Liv Ullmann
Di Santi Visalli
Ingmar Bergman, regista svedese è sempre stato uno dei miei registi preferiti. Mi son visto tutti i suoi grandi film, alcuni anche più volte. Il Settimo Sigillo (1957), Il Posto delle Fragole (1957), Persona (1966), Fanny e Alexander (1982), Sinfonia D’autunno (1978) e Sussurri e Grida (1972). Carattere tipicamente nordico, ma geniale. Da catalogare direttamente all’opposto di Federico Fellini con il quale ho avuto il piacere di lavorare per cinque intere settimane a Roma, mentre girava Casanova (1976).
La musa di Ingmar Bergman, ed a volte amante, è stata la grande attrice Norvegese Liv Ullman, con i suoi magnifici capelli biondi, la sua pelle liscia come la miglior porcellana cinese, poche e piccole lentiggini. Lei nordica riesce ad affascinare persino un ‘SICULU” come me, e non solo.
Il dieci di aprile del 1972 alle nove del mattino io avevo un appuntamento nel mio studio di Manhattan per fotografarla, non nascondo che Liv Ullman è ancora oggi una delle mie stars preferite. Lei arriva puntualissima. Sento lo scricchiolio dei freni del taxi e mi affaccio alla finestra, la vedo scendere dal taxi e poi subito sparire. Io ero già pronto, ansioso e felice di poterla fotografare. Lei entra tutta eccitata, mi dice guarda: uscendo dal taxi ho investito la porta e vedi quest’occhio nero, guarda è tutto livido... Maledizione oggi non posso farmi fotografare e domani parto per la Svezia. Io per la verità non avevo visto nessun urto con la porta del taxi.
Liv le dico: io debbo consegnare al New York Times i rullini oggi stesso non più tardi delle 11:00, ho una dead line che non si può rimandare. Il giornale aspetta le foto per poter chiudere il numero. Perché non prendete una foto d’archivio, mi risponde Liv. Non si può. Vogliono una foto recente. E poi farei una figura da stupido. Penseranno che sia colpa mia se non riesco a fotografarti. Tira e molla lei non vuol cedere. A un certo punto mi viene la geniale idea di dirle: Guarda io ti farò apparire come una Monna Lisa, di profilo ma, sempre un Mona Lisa.

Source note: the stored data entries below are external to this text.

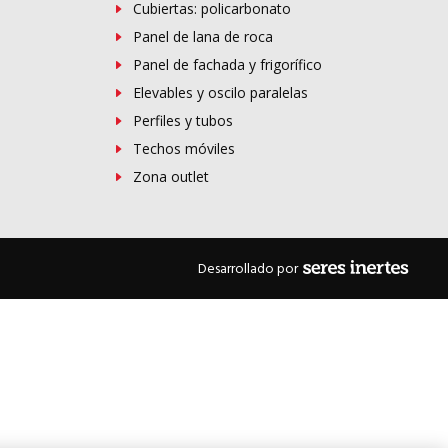
Cubiertas: policarbonato
Panel de lana de roca
Panel de fachada y frigorífico
Elevables y oscilo paralelas
Perfiles y tubos
Techos móviles
Zona outlet
Desarrollado por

A questo punto dopo più di quindici minuti di agitata conversazione, la convinco a farsi fotografare. E così incominciamo. Lei a posare ed io a fotografare. Tenendo sempre presente di non inquadrarle l’occhio livido.
Giocando con la luce, la feci posare in controluce in modo da creare un contrasto naturale, che nascondesse il livido e così realizzai la mia Mona Lisa. Scattai un paio di rullini tri X e le dissi che avevo finito. Lei si girò leggermente verso di me alzò la mano sinistra per togliere i capelli che le erano caduti sul suo dolce viso ed espose pochissimo l’occhio livido e mi disse questa foto è per te. Ti voglio lasciare questo ricordo perché sei stato gentilissimo con me. Arrivederci. Mi diede un piccolo bacio sulla guancia e sparì con la stessa velocità con cui era entrata.
Diciassette anni dopo nel gennaio dell’ottantanove, la rincontrai, era in fila come tutti noi mortali alla prima del film di Bertolucci L’Ultimo Imperatore. Mi avvicinai. Le ricordai chi ero e le chiesi se volesse vedere i provini che avevamo scattato tanti anni prima e che, se avesse voluto delle foto, le avrei inviato molto volentieri delle stampe. Mi dette un indirizzo. Le inviai i provini, ma purtroppo la busta mi tornò indietro senza essere stata aperta. Ho sbagliato io o mi ha dato lei un indirizzo sbagliato?